* [Texte de l'exercice]:
────
L’objectif du gouvernement est de préserver absolument l’outil de production en l’état, d’éviter des faillites et les irréversibilités attenantes : une entreprise qui a fait faillite ne se recrée pas quand l’activité repart. Deux risques existent dans cette politique indiscriminée de soutien aux entreprises : celui de secourir des entreprises qui, avant même la crise sanitaire, étaient vouées à disparaître, parce que trop endettées et insuffisamment profitables, et celui d’aider des entreprises appartenant à des secteurs destinés à s’échouer à brève échéance en raison de la conversion écologique de nos économies. Dans ces deux cas, on alloue mal les financements et les soutiens étatiques. Mais, dans l’urgence, il fallait des règles générales, nous n’avions pas l’outil d’analyse pour agir au cas par cas…

Outre le risque déflationniste, le risque de ne pas mener à bien la transition écologique, au motif que le remboursement de la dette prime, est majeur. Le discours de Bruno Le Maire – on laisse filer les déficits, mais il faudra rembourser la dette rapidement – va malheureusement dans le mauvais sens. Or, la reconversion écologique nécessite des investissements publics massifs, en raison notamment de l’incapacité des marchés financiers à tarifer ce qu’on appelle les externalités positives – par exemple, les bienfaits pour la collectivité d’investir dans des projets qui réduisent les émissions de gaz à effet de serre – et les externalités négatives – entre autres, les méfaits pour la société de financer des projets très émetteurs de carbone.

La transition écologique est donc menacée si l’on désarme financièrement l’État.
────
* [Consigne]: D'après le texte sur la transition écologique, quel est l'objectif du gouvernement ? Répondez en une phrase, s'il vous plaît. Les entrées qui suivent proviennent d'une autre source.
────
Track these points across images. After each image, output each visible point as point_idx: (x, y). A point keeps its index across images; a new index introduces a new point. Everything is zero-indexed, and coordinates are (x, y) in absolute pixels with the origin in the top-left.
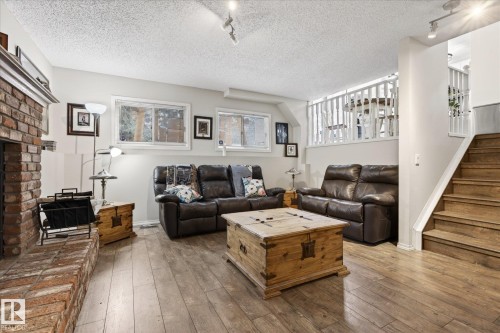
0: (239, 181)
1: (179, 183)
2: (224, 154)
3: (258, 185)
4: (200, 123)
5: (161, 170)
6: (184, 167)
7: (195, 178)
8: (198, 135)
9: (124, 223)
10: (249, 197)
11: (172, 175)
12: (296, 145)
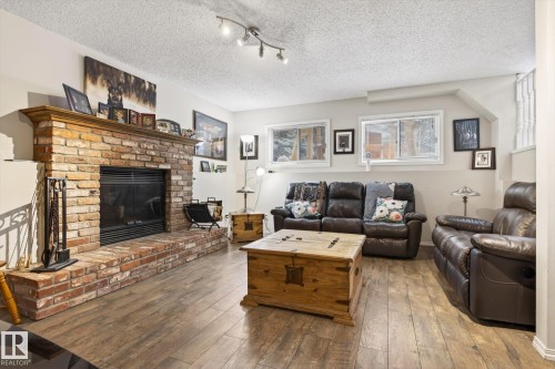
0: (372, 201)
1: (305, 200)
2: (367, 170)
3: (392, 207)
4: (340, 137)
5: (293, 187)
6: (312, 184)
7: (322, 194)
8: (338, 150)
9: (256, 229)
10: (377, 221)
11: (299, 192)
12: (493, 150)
────
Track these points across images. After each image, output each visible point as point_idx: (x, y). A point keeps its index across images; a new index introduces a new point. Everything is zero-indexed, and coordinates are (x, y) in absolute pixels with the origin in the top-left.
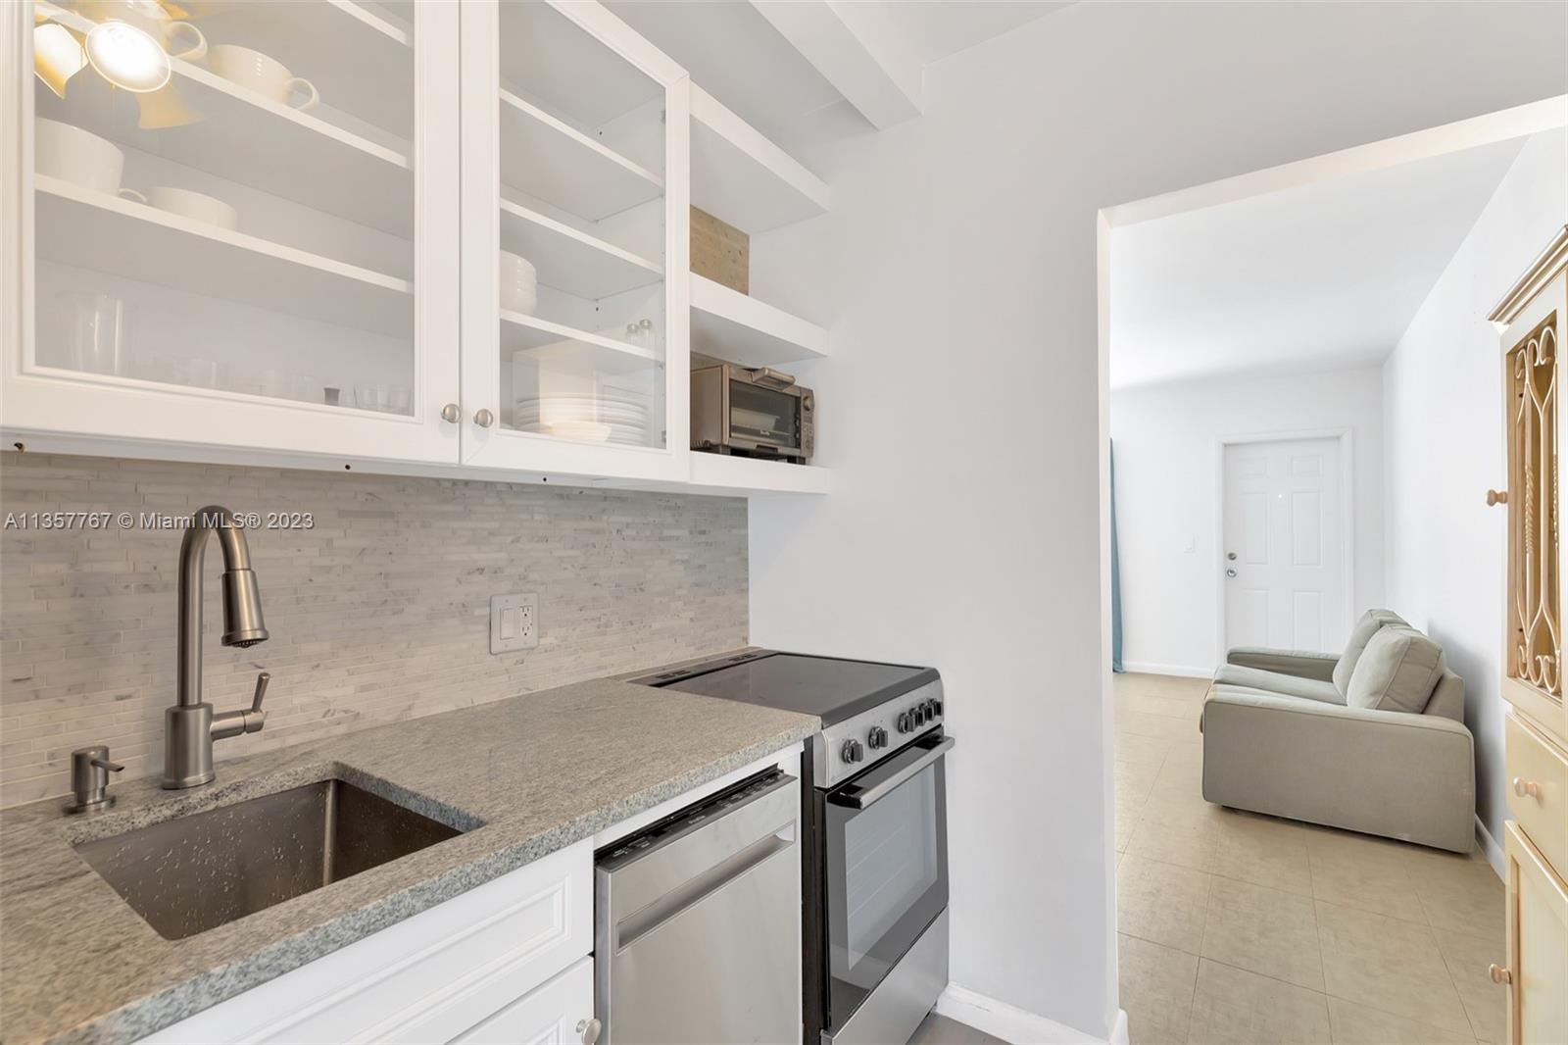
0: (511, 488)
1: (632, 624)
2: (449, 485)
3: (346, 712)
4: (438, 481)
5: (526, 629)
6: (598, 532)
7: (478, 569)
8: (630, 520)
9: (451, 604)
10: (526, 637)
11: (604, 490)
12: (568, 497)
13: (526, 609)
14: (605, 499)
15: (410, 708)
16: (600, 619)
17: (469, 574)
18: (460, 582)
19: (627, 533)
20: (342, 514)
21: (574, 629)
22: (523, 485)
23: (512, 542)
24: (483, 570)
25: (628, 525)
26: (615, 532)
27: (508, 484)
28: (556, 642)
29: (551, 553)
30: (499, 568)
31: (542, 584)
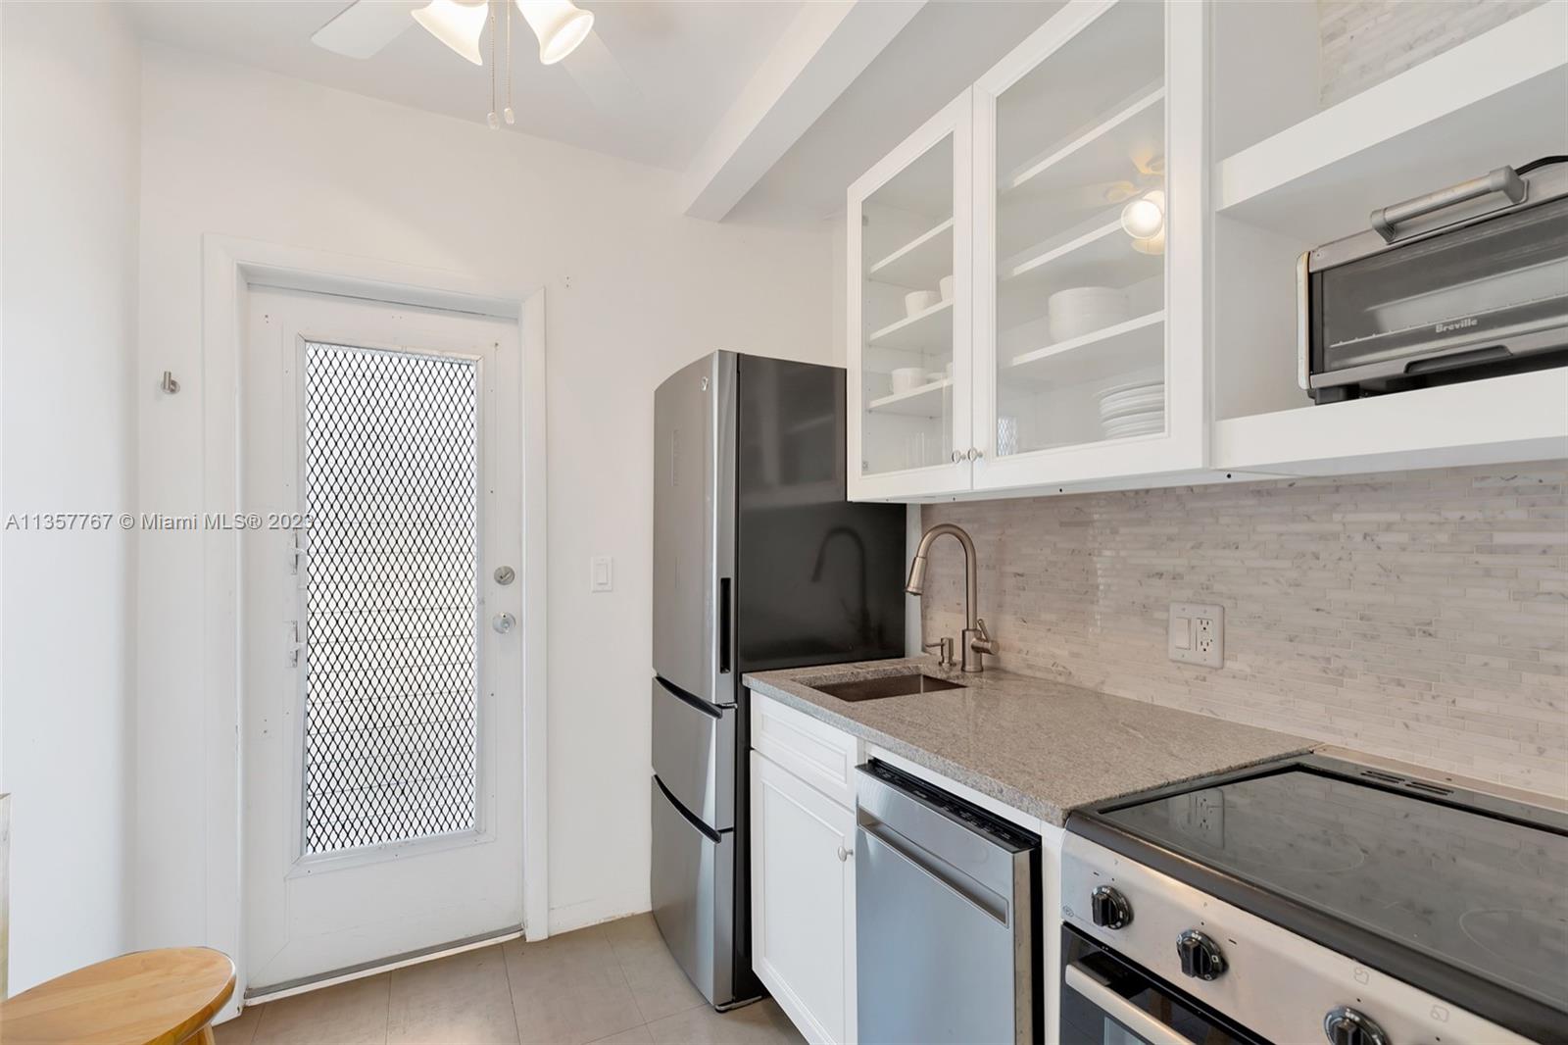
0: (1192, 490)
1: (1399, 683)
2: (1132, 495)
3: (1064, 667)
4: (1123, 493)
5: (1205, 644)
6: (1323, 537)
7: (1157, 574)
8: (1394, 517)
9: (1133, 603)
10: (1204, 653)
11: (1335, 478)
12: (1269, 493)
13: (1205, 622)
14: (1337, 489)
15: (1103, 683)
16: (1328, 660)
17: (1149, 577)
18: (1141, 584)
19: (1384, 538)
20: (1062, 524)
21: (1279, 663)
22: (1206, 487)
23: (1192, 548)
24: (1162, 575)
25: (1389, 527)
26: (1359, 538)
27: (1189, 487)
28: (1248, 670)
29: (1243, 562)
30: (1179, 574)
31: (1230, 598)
────
* [Réponse]: L'objectif du gouvernement est de préserver absolument l'outil de production en l'état et d'éviter des faillites et les irréversibilités attenantes.